In Fagen's lawsuit – which also sued the band's former business management firm and tour accounting company over "secretive behaviors" – the musician claimed that he received a letter from Becker's widow stating that, as director or officer of Steely Dan, she is entitled to 50 percent ownership of the band. He also accused the Becker estate of not relinquishing control of the Steely Dan website.
However, the Becker estate rep added "the misrepresentation that his widow, [Delia Becker] initiated any litigious action is simply untrue." The estate also said they were "disappointed" that Fagen opted to file the lawsuit on the day before Thanksgiving.
The Becker estate claimed that they twice have neared a compromise with a pair of Fagen's legal teams, only for Fagen to fire both counsels. A third lawyer for the musician filed the lawsuit, they allege, without first reaching out to the Becker estate.
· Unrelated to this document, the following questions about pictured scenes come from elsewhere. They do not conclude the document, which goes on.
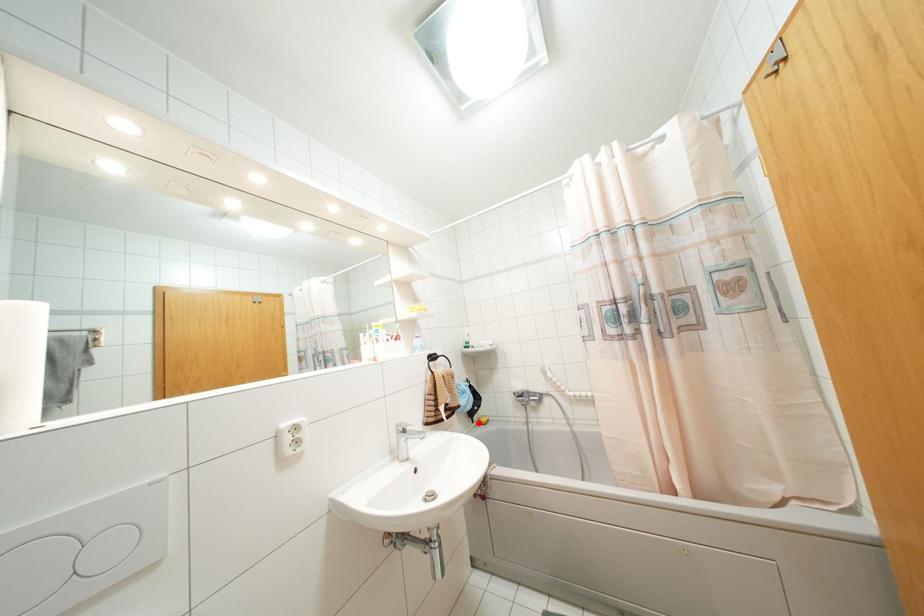
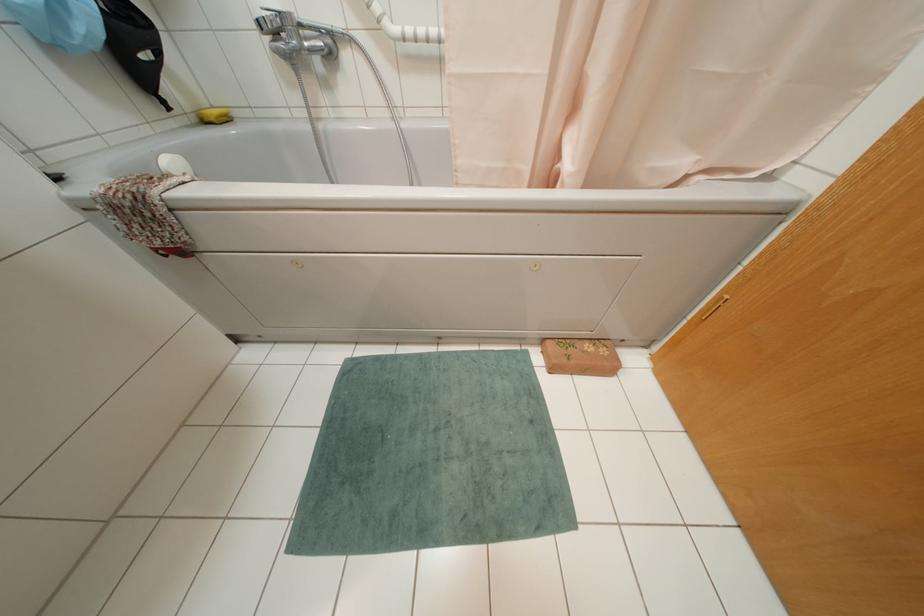
Question: A red point is marked in image1. In image2, is the corresponding 3D point closer to the camera or farther? Reply with the corresponding letter.

Choices:
 (A) The corresponding 3D point is closer.
 (B) The corresponding 3D point is farther.

Answer: (A)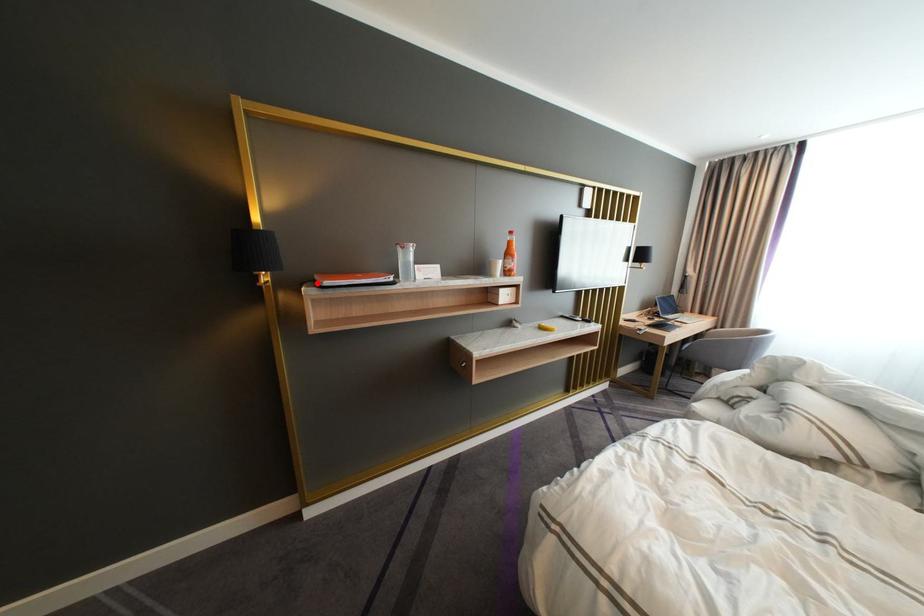
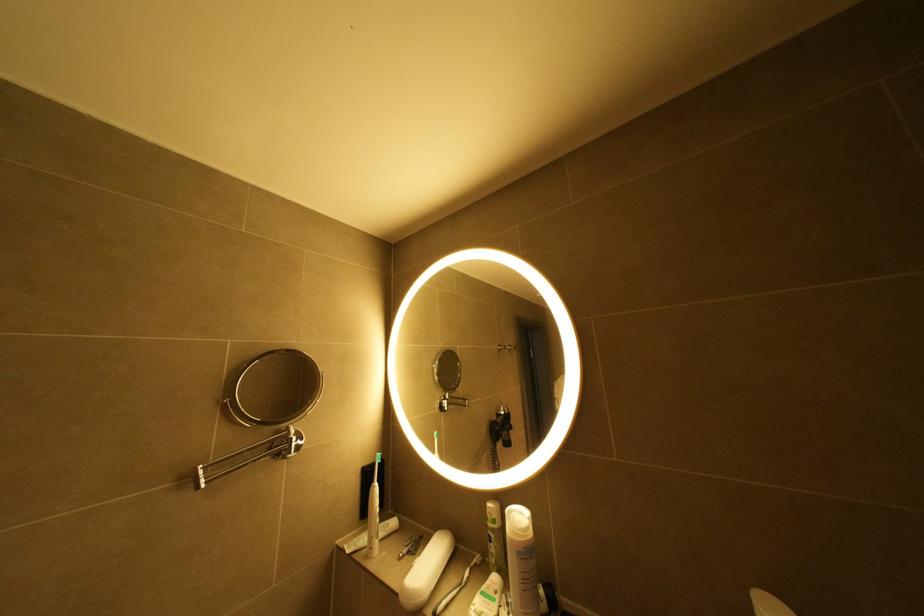
Question: I am providing you with two images of the same scene from different viewpoints. A red point is marked on the first image. At the location where the point appears in image 1, is it still visible in image 2?

Choices:
 (A) Yes
 (B) No

Answer: (B)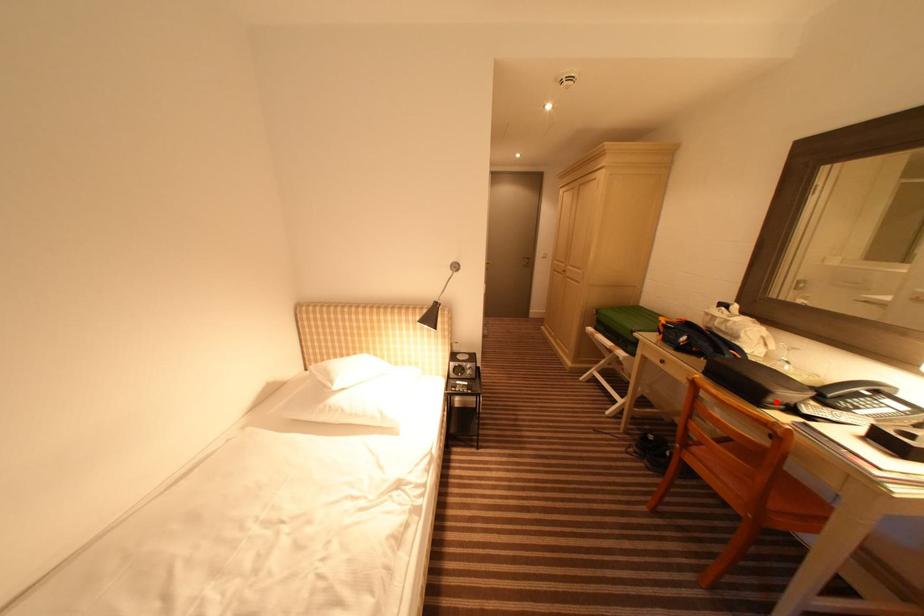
Following the publication of this article, Fagen's attorney Skip Miller released the following statement to Rolling Stone. "Mr. Fagen reluctantly took this step in response to certain actions of Mr. Becker's estate. The main point is that the Buy/Sell agreement at the heart of the suit is as valid as the day it was signed. It's something Mr. Becker felt strongly about keeping in place and honoring, even during his years of illness. Mr. Fagen believes Mr. Becker's estate is entitled to receive all normal royalties on the songs they wrote together. But this case is about the future of the band, and we will vigorously defend the contract."
Read the Becker estate's full statement below:
"We were disappointed to learn that Donald Fagen commenced a lawsuit against (the estate of) Walter Becker, his partner of 50 years, on the eve of Thanksgiving. We believe the agreement to which Mr. Fagen refers in his suit — drafted 45 years ago— was not in effect at the time of Walter’s death.
Mr. Fagen's lawsuit, riddled with half-truths and omissions, misleadingly fails to state that the day after Walter died, Mr. Fagen had his lawyer send a demand letter to Walter’s estate, thus beginning a legal campaign against Walter’s family immediately after his death. The misrepresentation that his widow, Ms. Cioffi initiated any litigious action is simply untrue. In our view, Mr. Fagen is unfairly trying to deprive Walter’s family of the fruits of their joint labors.
Since Walter’s passing, we have endeavored to achieve a compromise with Mr. Fagen. We were close to a resolution with his longtime counsel who he suddenly fired. We then negotiated in good faith with replacement counsel who Mr. Fagen also fired. Mr. Fagen's third and current lawyer did not even attempt to contact us prior to filing a lawsuit.
While we regret Mr. Fagen's latest actions, we will vigorously defend against his unwarranted and frivolous case."